From first hand experience I can say that it has a great in the cup taste profile, is a workhorse, LOUD, retains a fair amount (10g give or take), has a dedicated manual purge button, and is stepped (though I know you can get a collar that has more adjustment steps).


----------



## 4085 (Nov 23, 2012)

when is a door, not a door? When it is ajar.....my picture of a commercial grinder is not a Zenith. What makes a grinder labelled as commercial/ Its capability, its price, how many commercial premises use them?I d not know. When I said it is not a commercial grinder, perhaps I should have added that it does not meet my definition of a commercial grinder. I guess the relevance to the op's question that we do not know, is how many shots a day? It might be able to keep up with demand but in that case, their might be other grinders more suitable at the same price


----------



## dan1502 (Sep 8, 2012)

The 2016 model Super Caimano On Demand now has a stepless option (worm gear mechanism). I have enquired about changing parts over but apparently the upper casting needs to be changed as well as the burr carrier/adjustment ring which will probably mean it won't make financial sense to change a second hand machine (though if I learn otherwise I shall report back). That said my model would probably be great in a coffee shop. I'm finding the adjustments a little wide for fine tuning and am about to attempt a cheap modification though as it happens one setting is so far giving me an 18/36 ratio in around 25 seconds so I'm pretty happy.

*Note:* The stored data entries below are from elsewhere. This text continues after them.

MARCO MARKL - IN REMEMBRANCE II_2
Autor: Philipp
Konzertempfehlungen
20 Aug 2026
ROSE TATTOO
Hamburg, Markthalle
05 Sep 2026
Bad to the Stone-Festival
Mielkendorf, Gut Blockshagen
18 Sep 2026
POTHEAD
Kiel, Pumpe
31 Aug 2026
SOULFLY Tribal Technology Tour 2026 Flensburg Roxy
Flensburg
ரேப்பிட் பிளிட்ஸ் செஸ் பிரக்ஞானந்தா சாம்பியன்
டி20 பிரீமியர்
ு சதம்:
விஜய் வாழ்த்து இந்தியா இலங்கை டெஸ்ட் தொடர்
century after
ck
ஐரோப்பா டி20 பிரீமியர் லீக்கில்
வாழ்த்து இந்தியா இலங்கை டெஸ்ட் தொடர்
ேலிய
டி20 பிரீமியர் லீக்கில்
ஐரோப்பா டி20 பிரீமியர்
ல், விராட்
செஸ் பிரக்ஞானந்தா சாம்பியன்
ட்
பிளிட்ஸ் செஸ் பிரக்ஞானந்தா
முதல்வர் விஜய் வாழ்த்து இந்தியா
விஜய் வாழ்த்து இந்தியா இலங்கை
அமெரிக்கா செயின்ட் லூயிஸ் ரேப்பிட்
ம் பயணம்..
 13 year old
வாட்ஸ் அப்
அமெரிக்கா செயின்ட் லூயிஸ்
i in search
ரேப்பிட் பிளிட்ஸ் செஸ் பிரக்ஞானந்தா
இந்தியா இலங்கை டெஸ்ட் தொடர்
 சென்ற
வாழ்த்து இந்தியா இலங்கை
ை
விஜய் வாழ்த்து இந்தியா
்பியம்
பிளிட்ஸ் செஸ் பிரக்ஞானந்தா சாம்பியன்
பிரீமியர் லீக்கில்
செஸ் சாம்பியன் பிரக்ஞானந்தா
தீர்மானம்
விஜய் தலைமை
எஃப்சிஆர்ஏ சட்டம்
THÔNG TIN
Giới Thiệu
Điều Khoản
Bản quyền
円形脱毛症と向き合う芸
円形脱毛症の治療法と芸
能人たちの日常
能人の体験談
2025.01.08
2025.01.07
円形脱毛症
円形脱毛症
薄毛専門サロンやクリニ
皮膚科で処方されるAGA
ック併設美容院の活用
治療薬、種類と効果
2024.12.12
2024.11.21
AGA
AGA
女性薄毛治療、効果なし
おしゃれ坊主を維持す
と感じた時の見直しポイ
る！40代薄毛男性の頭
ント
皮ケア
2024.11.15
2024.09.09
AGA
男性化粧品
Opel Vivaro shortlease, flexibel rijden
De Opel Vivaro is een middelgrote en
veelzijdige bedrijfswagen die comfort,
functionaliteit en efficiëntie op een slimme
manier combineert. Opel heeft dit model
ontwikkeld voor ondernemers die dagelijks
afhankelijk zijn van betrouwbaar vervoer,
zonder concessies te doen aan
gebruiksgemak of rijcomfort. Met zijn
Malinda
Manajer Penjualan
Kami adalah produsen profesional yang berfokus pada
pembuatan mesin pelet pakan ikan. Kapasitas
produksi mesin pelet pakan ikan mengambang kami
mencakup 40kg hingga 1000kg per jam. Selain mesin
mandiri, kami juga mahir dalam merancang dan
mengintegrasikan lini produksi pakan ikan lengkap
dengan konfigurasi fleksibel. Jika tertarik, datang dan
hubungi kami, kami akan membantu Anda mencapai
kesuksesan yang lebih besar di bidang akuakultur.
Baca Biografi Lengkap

I also wonder whether the Ti burrs probably needing to wear in more might be affecting things but I digress. Mine has a doser but also a timer. Retention is higher than I would like but for coffee shop use that wouldn't matter. I don't find it that loud but it's the first commercial grinder I've owned so can't really compare.


----------



## lotuseater (Dec 25, 2015)

Mazzer Major, well under £1k. Properly commercial and worth a look?


----------



## Tewdric (Apr 20, 2014)

BB have the Ceado E37s on offer for just over a grand. They are lovely and quiet!


----------



## coffeechap (Apr 5, 2012)

might be doing a group buy on ceado e37s for a lot less than that


----------



## Jon (Dec 3, 2010)

coffeechap said:


> might be doing a group buy on ceado e37s for a lot less than that


Oh no. Temptation again.


----------



## coffeechap (Apr 5, 2012)

jonc said:


> Oh no. Temptation again.


resist


----------



## Jon (Dec 3, 2010)

coffeechap said:


> resist


I probably will. That lever in the "for sale" section though - tempting.


----------



## coffeechap (Apr 5, 2012)

jonc said:


> I probably will. That lever in the "for sale" section though - tempting.


i agree


----------



## Jon (Dec 3, 2010)

coffeechap said:


> i agree


Get it! Go on. You deserve it.


----------